The Apocrypha controversy of the 1820s was a debate around the British and Foreign Bible Society and the issue of the inclusion of the Apocrypha in Bibles it printed for Christian missionary work.

==History==
During the Magisterial Reformation (Evangelical-Lutheran, Reformed and Anglican), the biblical apocrypha (deuterocanonical books) were treated as intertestamental books and placed between the Old Testament and New Testament of the Christian Bible; the biblical apocrypha were deemed as non-canonical by the traditions of the Magisterial Reformation, though they were "useful and good to read" by the faithful. It is a common misconception that Martin Luther removed certain books from the Bible; rather, he "collected the apocryphal books and placed them at the end of the Old Testament, rather than have them interspersed among the other books". The Luther Bible influenced the production of Bibles used by the Evangelical-Lutheran Churches worldwide. In the present-day, the official Evangelical-Lutheran Bible translations (such as Bibel 2000) in the Nordic-Baltic region continue to include the Old Testament, Apocrypha, and New Testament, for a total of 77 books in a full Evangelical-Lutheran Bible. To this date, scripture readings from the Apocrypha are included in the lectionaries of the Evangelical-Lutheran Churches and the Anglican Churches.

With respect to English-language Bibles, the British and Foreign Bible Society did include the Apocrypha in Bibles for use in continental Europe, where it was normal for Protestant as well as Catholic readers to have the texts of the Apocrypha. Prior to 1629, all English-language Bibles included the Old Testament, the Apocrypha, and the New Testament; examples include the "Matthew's Bible (1537), the Great Bible (1539), the Geneva Bible (1560), the Bishop's Bible (1568), and the King James Bible (1611)". Robert Haldane criticised this policy.

The Puritan-influenced 'British and Foreign Bible Society' had in fact dropped the Apocrypha from its Bibles published in English in 1804. This decision broke with the tradition of Myles Coverdale, of consolidating the Apocrypha between the two Testaments.
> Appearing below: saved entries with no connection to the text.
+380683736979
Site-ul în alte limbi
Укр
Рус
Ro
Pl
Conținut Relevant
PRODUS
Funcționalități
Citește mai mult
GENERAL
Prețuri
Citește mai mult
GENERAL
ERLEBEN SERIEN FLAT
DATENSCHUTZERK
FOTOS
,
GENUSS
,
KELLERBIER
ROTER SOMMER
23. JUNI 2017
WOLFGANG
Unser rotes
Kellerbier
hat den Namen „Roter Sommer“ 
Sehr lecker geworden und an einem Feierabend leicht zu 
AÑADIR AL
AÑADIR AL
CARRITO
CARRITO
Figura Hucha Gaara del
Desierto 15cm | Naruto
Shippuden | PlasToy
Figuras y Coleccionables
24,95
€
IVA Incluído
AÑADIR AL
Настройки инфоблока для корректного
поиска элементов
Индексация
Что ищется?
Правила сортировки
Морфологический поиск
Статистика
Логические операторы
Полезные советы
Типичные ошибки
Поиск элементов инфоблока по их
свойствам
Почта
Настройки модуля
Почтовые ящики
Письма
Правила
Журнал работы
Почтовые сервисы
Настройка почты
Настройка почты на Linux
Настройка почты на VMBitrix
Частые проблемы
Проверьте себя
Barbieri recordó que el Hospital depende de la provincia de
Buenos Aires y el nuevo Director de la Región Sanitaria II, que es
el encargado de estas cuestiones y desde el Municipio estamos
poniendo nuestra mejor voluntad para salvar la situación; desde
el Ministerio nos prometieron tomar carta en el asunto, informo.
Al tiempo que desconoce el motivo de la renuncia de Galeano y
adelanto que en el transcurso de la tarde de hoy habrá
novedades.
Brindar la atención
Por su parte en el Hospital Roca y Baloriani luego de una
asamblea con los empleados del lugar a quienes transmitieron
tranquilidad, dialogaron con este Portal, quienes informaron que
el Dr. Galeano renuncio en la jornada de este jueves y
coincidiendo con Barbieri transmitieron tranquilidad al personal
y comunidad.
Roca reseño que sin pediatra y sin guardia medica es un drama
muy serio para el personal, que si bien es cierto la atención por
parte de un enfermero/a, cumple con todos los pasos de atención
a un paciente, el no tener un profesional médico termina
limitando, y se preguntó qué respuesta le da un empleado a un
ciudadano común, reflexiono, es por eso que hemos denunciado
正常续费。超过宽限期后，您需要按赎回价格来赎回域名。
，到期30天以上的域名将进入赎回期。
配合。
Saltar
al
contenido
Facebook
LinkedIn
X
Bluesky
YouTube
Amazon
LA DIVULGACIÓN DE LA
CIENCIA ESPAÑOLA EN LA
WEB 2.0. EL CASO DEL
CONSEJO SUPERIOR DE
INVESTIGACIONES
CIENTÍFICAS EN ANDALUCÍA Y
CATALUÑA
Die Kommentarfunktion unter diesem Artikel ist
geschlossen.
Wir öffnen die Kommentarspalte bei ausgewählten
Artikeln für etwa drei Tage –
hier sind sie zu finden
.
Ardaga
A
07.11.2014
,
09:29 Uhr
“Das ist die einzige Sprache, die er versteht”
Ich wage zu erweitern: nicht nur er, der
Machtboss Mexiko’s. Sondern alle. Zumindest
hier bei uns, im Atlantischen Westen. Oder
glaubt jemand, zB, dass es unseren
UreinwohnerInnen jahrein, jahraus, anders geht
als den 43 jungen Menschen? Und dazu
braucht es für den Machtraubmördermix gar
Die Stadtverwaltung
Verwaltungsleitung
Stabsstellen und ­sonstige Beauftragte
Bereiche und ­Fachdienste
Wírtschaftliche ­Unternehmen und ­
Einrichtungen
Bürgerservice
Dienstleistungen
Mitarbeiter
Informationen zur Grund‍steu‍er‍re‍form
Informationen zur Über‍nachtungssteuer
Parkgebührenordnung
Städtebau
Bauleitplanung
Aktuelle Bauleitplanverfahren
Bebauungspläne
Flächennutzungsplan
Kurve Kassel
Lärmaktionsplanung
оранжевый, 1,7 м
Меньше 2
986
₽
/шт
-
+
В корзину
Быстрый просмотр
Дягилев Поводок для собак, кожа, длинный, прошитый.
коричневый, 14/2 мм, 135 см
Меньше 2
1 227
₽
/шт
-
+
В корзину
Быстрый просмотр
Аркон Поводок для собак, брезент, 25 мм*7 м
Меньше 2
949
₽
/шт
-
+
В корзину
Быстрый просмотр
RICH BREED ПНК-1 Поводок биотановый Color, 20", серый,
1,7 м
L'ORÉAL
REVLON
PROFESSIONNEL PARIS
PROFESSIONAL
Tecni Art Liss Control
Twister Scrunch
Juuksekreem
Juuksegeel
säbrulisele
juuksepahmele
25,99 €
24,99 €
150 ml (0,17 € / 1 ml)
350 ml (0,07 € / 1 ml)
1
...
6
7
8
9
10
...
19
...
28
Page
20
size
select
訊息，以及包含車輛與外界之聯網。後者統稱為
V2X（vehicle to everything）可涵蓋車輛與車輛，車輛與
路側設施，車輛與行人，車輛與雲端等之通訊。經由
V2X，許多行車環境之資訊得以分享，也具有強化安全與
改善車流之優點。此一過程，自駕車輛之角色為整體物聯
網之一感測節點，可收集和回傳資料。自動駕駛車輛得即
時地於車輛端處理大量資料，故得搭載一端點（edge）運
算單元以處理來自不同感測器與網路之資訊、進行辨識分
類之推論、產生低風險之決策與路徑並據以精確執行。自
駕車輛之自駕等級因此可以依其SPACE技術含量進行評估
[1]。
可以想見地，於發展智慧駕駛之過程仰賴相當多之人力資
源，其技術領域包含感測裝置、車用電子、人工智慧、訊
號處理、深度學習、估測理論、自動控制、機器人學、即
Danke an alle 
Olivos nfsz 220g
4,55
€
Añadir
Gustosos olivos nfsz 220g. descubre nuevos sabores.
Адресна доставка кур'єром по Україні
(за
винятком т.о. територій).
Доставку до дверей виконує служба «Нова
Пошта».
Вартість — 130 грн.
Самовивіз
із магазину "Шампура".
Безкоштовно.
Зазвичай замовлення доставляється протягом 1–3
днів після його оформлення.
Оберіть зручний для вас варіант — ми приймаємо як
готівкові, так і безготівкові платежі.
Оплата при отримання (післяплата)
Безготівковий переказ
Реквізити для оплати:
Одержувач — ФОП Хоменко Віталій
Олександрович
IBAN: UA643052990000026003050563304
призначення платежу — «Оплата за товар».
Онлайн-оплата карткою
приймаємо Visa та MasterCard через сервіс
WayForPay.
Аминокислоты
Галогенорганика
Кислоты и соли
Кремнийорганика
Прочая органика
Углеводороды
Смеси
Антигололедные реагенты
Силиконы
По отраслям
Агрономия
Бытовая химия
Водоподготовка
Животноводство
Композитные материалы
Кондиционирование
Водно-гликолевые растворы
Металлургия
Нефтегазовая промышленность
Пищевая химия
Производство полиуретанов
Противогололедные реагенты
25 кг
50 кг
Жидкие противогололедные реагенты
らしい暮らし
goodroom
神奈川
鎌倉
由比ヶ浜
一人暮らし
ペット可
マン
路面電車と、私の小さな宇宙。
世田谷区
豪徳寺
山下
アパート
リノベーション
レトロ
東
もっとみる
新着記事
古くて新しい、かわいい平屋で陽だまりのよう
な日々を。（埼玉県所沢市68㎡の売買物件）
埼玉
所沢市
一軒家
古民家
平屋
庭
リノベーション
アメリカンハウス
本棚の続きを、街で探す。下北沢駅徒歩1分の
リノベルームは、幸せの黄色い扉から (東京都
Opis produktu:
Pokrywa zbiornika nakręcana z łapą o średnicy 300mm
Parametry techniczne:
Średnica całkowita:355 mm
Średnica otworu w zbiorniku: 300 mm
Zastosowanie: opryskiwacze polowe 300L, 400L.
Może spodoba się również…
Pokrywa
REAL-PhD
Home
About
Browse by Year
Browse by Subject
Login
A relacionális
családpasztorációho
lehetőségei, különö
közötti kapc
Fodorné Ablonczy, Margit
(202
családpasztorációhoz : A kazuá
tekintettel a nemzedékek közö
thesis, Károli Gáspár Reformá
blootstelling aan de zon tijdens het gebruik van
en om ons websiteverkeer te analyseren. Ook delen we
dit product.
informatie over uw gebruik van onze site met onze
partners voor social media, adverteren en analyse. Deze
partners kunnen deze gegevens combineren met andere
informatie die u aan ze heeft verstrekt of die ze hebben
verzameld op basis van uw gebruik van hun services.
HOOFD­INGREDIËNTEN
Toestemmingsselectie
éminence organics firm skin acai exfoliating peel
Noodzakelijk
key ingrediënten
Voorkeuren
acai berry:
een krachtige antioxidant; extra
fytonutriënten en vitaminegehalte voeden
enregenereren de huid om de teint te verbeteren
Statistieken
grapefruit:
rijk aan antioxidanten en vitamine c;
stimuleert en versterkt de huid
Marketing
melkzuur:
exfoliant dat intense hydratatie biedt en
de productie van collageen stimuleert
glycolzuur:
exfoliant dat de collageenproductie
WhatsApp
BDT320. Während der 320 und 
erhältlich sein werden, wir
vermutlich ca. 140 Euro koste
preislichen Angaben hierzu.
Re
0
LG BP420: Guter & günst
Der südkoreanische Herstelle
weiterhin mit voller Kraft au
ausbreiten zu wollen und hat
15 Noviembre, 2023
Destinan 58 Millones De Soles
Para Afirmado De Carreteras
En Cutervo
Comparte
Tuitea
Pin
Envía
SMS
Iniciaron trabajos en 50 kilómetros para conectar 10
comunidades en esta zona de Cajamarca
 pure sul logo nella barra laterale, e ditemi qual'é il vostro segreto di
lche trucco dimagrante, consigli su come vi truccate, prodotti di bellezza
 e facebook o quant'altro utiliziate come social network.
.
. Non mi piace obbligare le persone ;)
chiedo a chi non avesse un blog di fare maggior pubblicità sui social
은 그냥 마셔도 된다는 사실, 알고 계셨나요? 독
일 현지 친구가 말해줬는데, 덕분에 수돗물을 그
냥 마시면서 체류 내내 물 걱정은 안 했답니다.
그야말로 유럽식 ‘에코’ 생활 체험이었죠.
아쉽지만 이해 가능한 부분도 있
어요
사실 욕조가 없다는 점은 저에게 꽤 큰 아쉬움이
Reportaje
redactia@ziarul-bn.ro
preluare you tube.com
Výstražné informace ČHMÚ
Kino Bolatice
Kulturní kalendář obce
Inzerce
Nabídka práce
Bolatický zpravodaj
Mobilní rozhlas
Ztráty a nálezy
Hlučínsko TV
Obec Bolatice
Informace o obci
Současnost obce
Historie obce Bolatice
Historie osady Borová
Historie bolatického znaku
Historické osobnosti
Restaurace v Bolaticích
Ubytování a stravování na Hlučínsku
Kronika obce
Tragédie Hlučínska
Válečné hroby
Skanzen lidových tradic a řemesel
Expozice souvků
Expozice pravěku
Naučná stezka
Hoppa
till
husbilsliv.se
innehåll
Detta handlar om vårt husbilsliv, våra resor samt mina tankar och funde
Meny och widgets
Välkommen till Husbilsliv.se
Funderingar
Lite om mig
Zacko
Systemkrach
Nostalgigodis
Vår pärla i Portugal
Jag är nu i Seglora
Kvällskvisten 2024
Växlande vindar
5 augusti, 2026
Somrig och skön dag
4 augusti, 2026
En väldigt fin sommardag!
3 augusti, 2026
They reasoned that by not printing the secondary material of Apocrypha within the Bible, the scriptures would prove to be less costly to produce.

Haldane and William Thorpe began a general campaign in 1821, against all Bibles with the Apocrypha and their printing with funds raised from British sources. The Society was divided over the issue, but the majority view favoured the existing policy of case-by-case inclusion. In Spring 1826 an attempt to reach a compromise with Haldane's view broke down. As a result, the major Scottish branches in Edinburgh and Glasgow left the Society. Most Scottish branches followed, and a few in England.

In the present-day, "English Bibles with the Apocrypha are becoming more popular again", usually being printed as intertestamental books. The Revised Common Lectionary, in use by most mainline Protestants including Methodists and Moravians, lists readings from the Apocrypha in the liturgical calendar, although alternate Old Testament scripture lessons are provided.